** Record excerpts follows **

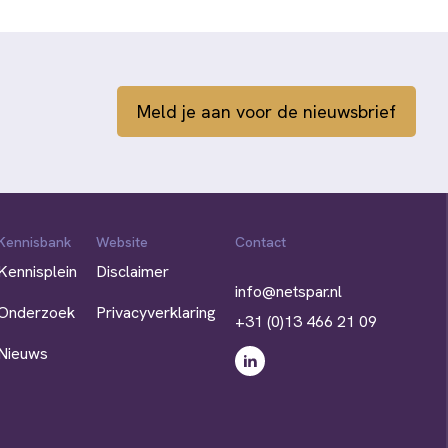
Meld je aan voor de nieuwsbrief
Kennisbank
Website
Contact
Kennisplein
Disclaimer
info@netspar.nl
Onderzoek
Privacyverklaring
+31 (0)13 466 21 09
Nieuws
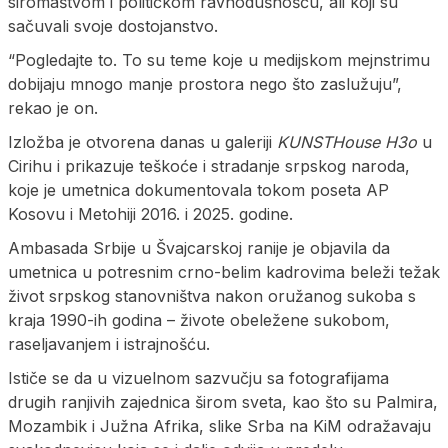
siromaštvom i političkom ravnodušnošću, ali koji su
sačuvali svoje dostojanstvo.
“Pogledajte to. To su teme koje u medijskom mejnstrimu
dobijaju mnogo manje prostora nego što zaslužuju”,
rekao je on.
Izložba je otvorena danas u galeriji
KUNSTHouse H3o
u
Cirihu i prikazuje teškoće i stradanje srpskog naroda,
koje je umetnica dokumentovala tokom poseta AP
Kosovu i Metohiji 2016. i 2025. godine.
Ambasada Srbije u Švajcarskoj ranije je objavila da
umetnica u potresnim crno-belim kadrovima beleži težak
život srpskog stanovništva nakon oružanog sukoba s
kraja 1990-ih godina – živote obeležene sukobom,
raseljavanjem i istrajnošću.
Ističe se da u vizuelnom sazvučju sa fotografijama
drugih ranjivih zajednica širom sveta, kao što su Palmira,
Mozambik i Južna Afrika, slike Srba na KiM odražavaju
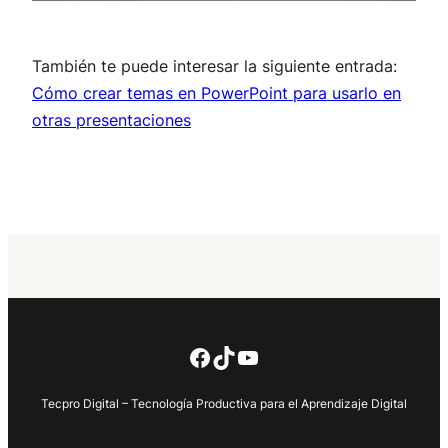
También te puede interesar la siguiente entrada:
Cómo crear temas en PowerPoint para usarlo en
otras presentaciones
Facebook
TikTok
YouTube
Tecpro Digital – Tecnología Productiva para el Aprendizaje Digital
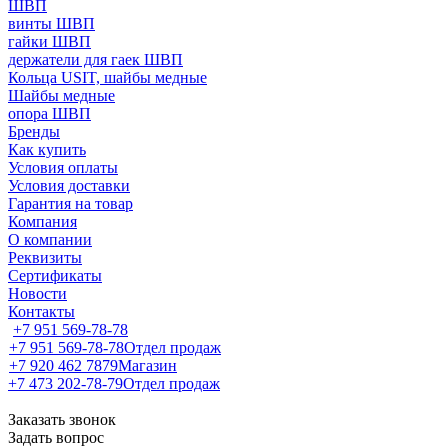
ШВП
винты ШВП
гайки ШВП
держатели для гаек ШВП
Кольца USIT, шайбы медные
Шайбы медные
опора ШВП
Бренды
Как купить
Условия оплаты
Условия доставки
Гарантия на товар
Компания
О компании
Реквизиты
Сертификаты
Новости
Контакты
+7 951 569-78-78
+7 951 569-78-78
Отдел продаж
+7 920 462 7879
Магазин
+7 473 202-78-79
Отдел продаж
Заказать звонок
Задать вопрос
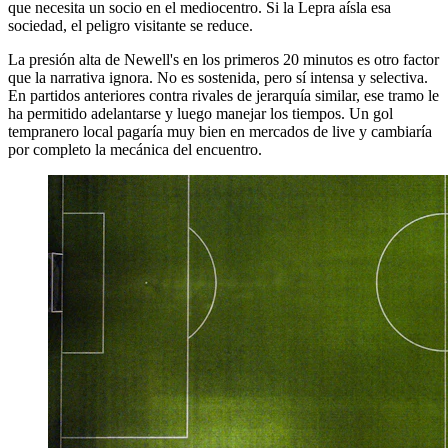
que necesita un socio en el mediocentro. Si la Lepra aísla esa
sociedad, el peligro visitante se reduce.
La presión alta de Newell's en los primeros 20 minutos es otro factor
que la narrativa ignora. No es sostenida, pero sí intensa y selectiva.
En partidos anteriores contra rivales de jerarquía similar, ese tramo le
ha permitido adelantarse y luego manejar los tiempos. Un gol
tempranero local pagaría muy bien en mercados de live y cambiaría
por completo la mecánica del encuentro.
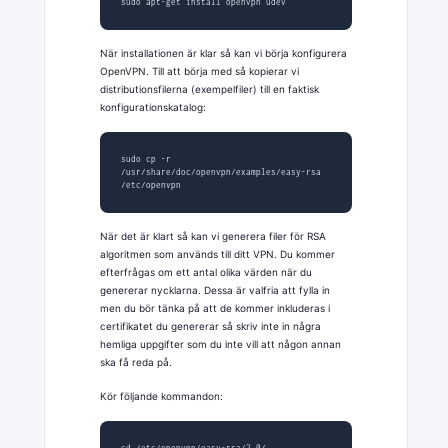
sudo apt-get install openvpn udev
När installationen är klar så kan vi börja konfigurera
OpenVPN. Till att börja med så kopierar vi
distributionsfilerna (exempelfiler) till en faktisk
konfigurationskatalog:
sudo cp -r 
/usr/share/doc/openvpn/examples/easy-rsa 
/etc/openvpn
När det är klart så kan vi generera filer för RSA
algoritmen som används till ditt VPN. Du kommer
efterfrågas om ett antal olika värden när du
genererar nycklarna. Dessa är valfria att fylla in
men du bör tänka på att de kommer inkluderas i
certifikatet du genererar så skriv inte in några
hemliga uppgifter som du inte vill att någon annan
ska få reda på.
Kör följande kommandon:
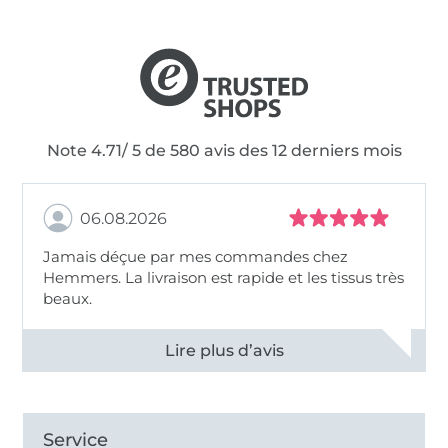
Note 4.71/ 5 de 580 avis des 12 derniers mois
06.08.2026
Jamais déçue par mes commandes chez
Hemmers. La livraison est rapide et les tissus très
beaux.
Voir tous les 11496 commentaires
Service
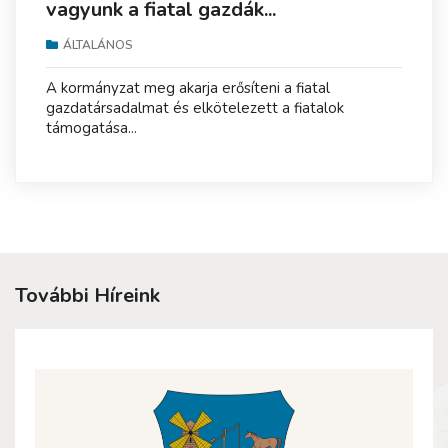
vagyunk a fiatal gazdák...
ÁLTALÁNOS
A kormányzat meg akarja erősíteni a fiatal
gazdatársadalmat és elkötelezett a fiatalok
támogatása...
További Híreink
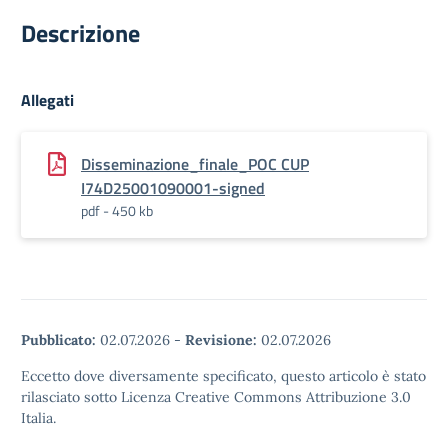
Descrizione
Allegati
Disseminazione_finale_POC CUP
I74D25001090001-signed
pdf - 450 kb
Pubblicato:
02.07.2026
-
Revisione:
02.07.2026
Eccetto dove diversamente specificato, questo articolo è stato
rilasciato sotto Licenza Creative Commons Attribuzione 3.0
Italia.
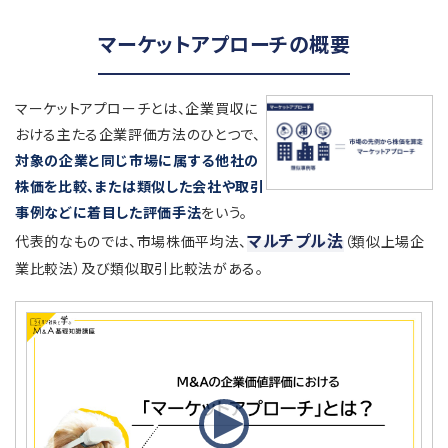
マーケットアプローチの概要
マーケットアプローチとは、企業買収に
おける主たる企業評価方法のひとつで、
対象の企業と同じ市場に属する他社の
株価を比較、または類似した会社や取引
事例などに着目した評価手法
をいう。
マルチプル法
代表的なものでは、市場株価平均法、
（類似上場企
業比較法）及び類似取引比較法がある。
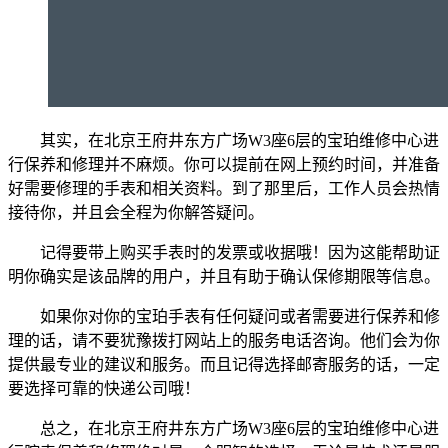
其实，在北京王府井东方广场W3座6层的宝珀维修中心进
行保养和修理并不麻烦。你可以提前在网上预约时间，并准备
好需要修理的手表和相关资料。到了那里后，工作人员会热情
接待你，并且会全程为你解答疑问。
记得要带上购买手表时的发票或收据哦！因为这能帮助证
明你确实是该品牌的用户，并且有助于确认保修期限等信息。
如果你对你的宝珀手表有任何疑问或者需要进行保养和修
理的话，请不要犹豫拨打网站上的服务电话咨询。他们会为你
提供最专业的建议和服务。而且记得选择邮寄服务的话，一定
要选择可靠的快递公司哦！
总之，在北京王府井东方广场W3座6层的宝珀维修中心进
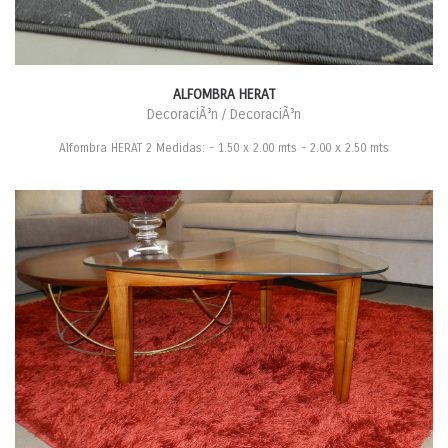
ALFOMBRA HERAT
DecoraciÃ³n / DecoraciÃ³n
Alfombra HERAT 2 Medidas: - 1.50 x 2.00 mts - 2.00 x 2.50 mts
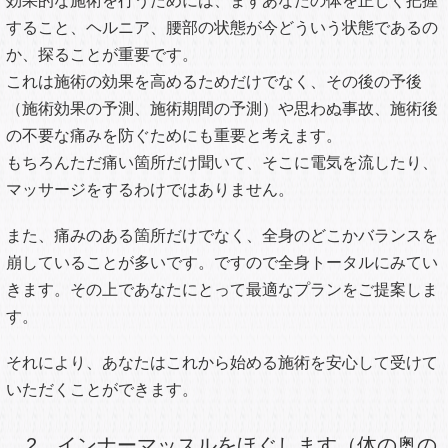
腰椎椎間板ヘルニア診療ガイドライン（南江堂）より抜粋
◆保存的方法と手術的方法を
比較すると、臨床症状に関し
ては手術的方法のほうが長期
的にも良好な成績を示すが、
10年後にはその差は減少す
る。
◆数週間疼痛が持続した症例
を対象として、保存的方法を
継続してみた郡と早期に手術をすすめた郡とを比較すると、
長期的には差が認められない。
しかし、こういうときは手術が必要です。
しびれや痛みがひどくなってきて、普段の生活に大きく
支障がでる場合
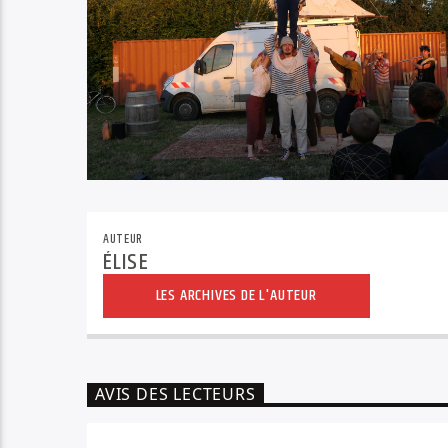
AUTEUR
ÉLISE
LES ARCHIVES DE L'AUTEUR
AVIS DES LECTEURS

** End of Record excerpts **

** Task prompt **
Copy out the entries verbatim, from the line containing "マーケットアプローチの概要" through the line containing "总之，在北京王府井东方广场W3座6层的宝珀维修中心进", including both of those lines. Leave the picture markers out of your answer.

** Output **
マーケットアプローチの概要
マーケットアプローチとは、企業買収に
おける主たる企業評価方法のひとつで、
対象の企業と同じ市場に属する他社の
株価を比較、または類似した会社や取引
事例などに着目した評価手法
をいう。
マルチプル法
代表的なものでは、市場株価平均法、
（類似上場企
業比較法）及び類似取引比較法がある。
其实，在北京王府井东方广场W3座6层的宝珀维修中心进
行保养和修理并不麻烦。你可以提前在网上预约时间，并准备
好需要修理的手表和相关资料。到了那里后，工作人员会热情
接待你，并且会全程为你解答疑问。
记得要带上购买手表时的发票或收据哦！因为这能帮助证
明你确实是该品牌的用户，并且有助于确认保修期限等信息。
如果你对你的宝珀手表有任何疑问或者需要进行保养和修
理的话，请不要犹豫拨打网站上的服务电话咨询。他们会为你
提供最专业的建议和服务。而且记得选择邮寄服务的话，一定
要选择可靠的快递公司哦！
总之，在北京王府井东方广场W3座6层的宝珀维修中心进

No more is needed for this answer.